The Pasig River Rehabilitation Commission was placed in charge of this attempt at implementing a ferry service down the Pasig River in 2007. Before the Pasig became as polluted as it is, ferries were commonplace on the river. The last two attempts to bring in a ferry service were cut short due to too much garbage, shanty towns, and foul odors. With the river being dredged, shanty towns being relocated away from the river, and other environmentally sustainable initiatives, these are now less of a problem.

Ferry service was brought back into the Pasig River in 2007 under the management of the Pasig River Rehabilitation Commission. It was to be operated by SCC Nautical Transport Services Inc. Six boats with capacity for 150 people, air conditioning, televisions, security, and washrooms were put into service. It was the longest-lasting ferry service down the Pasig in recent years and had the longest route, with 14 stations lining the major hubs on the river. With fares ranging from P25 to P60 per trip and travel times cut in half for many, the ferry allowed many people to skip the congested streets of Manila. With less garbage, less foul odors, fewer shanty towns, and more environmental initiatives being implemented, river tours were being conducted by SCC Nautical Transport Services Inc.

It was not all smooth sailing for the latest attempt to implement a ferry service down the Pasig.

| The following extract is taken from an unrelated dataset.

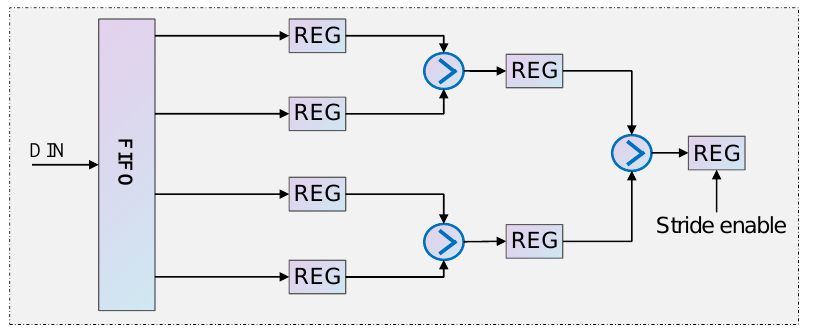
Figure 16. Hardware architecture of the max-pooling layer using a kernel size of 2 ×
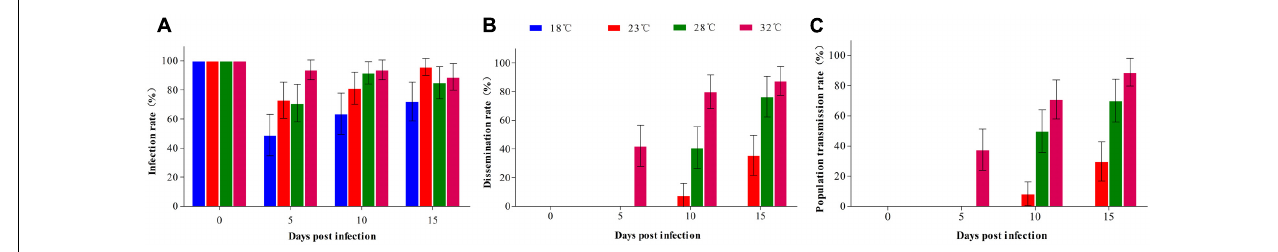
FIGURE 1 | Vector competence of Ae. albopictus orally infected with DENV-2 at different temperatures. Ae. albopictus orally infected with DENV-2 were reared at 18, 23, 28, and 32 ◦ C. The midguts, ovaries, and salivary glands of mosquitoes reared at each temperature were dissected at 0, 5, 10, and 15 days post-infection and detected by PCR. (A) Infection rate (IR): no. positive midguts/total no. midguts; (B) Dissemination rate (DR): no. positive ovaries/no. positive midguts; (C) Population transmission rate (PTR): no. positive salivary glands/total no. mosquitoes. Error bars represent 95% confidence interval (CI).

The Pasig River Rehabilitation Commission oversaw all operations and built the ferry terminals, while SCC Nautical Transport Services Inc operated the ferry and four of the terminals in Quiapo, Kalawaan, Bambang, and Nagpayong. The Pasig River Rehabilitation Commission received none of the profits from these stations. Since these were the first four stations, the ferries were generally full by the time they arrived at the other terminals. The Pasig River Rehabilitation Commission only received only P5 of every ticket sold, leading them to loss P94.07 million (expenses: P101.4 million; revenue: P7.33 million).

Another problem that occurred was that SCC Nautical Transport Services Inc was supposed to implement 18 50-seat vessels and not 6 150-seat vessels. It was due to this that some of the stations could not be used because the boats were too large to navigate. With river tours being operated, many scheduled trips had to be cancelled to accommodate them, causing many frustrated passengers to stop taking the ferry and causing passenger numbers to dwindle. Before this, the numbers were high enough that all ferries were full and SCC Nautical Transport Services Inc was considering purchasing more. The ferry service ceased operations in 2011.

In 2014, the Metropolitan Manila Development Authority took over ferry operations along the Pasig River, and continues to do so to this day, operating all days except Sundays, and free of charge.

== Environmental preservation areas ==
Environmental preservation areas (EPAs) are being designated along the shores of the Pasig and all of its tributaries, stretching 10m from the shores on each side. They will have no businesses, homes, or illegal settlements. This 10m safety net will cause waste water, sewage, and garbage from illegal settlers to be kept away from the river. During emergencies, the river will provide access for maintenance and emergency crews and will provide a buffer zone during times of flooding. These areas will also allow river transportation as well as boats bringing amenities to the city, including the local markets. They will serve as tourist attractions, greenbelts, and riverside parks.

The 10m distance from the shore has come under controversy since its implementation. The official law states that the government can relocate people who are within 3 m of the shores, but the Metropolitan Manila Development Authority extended this to 10 m. This is greatly contested as they do not have authority to change a national law. Families that were past the 3 m point were still being relocated to make way for the EPA zones.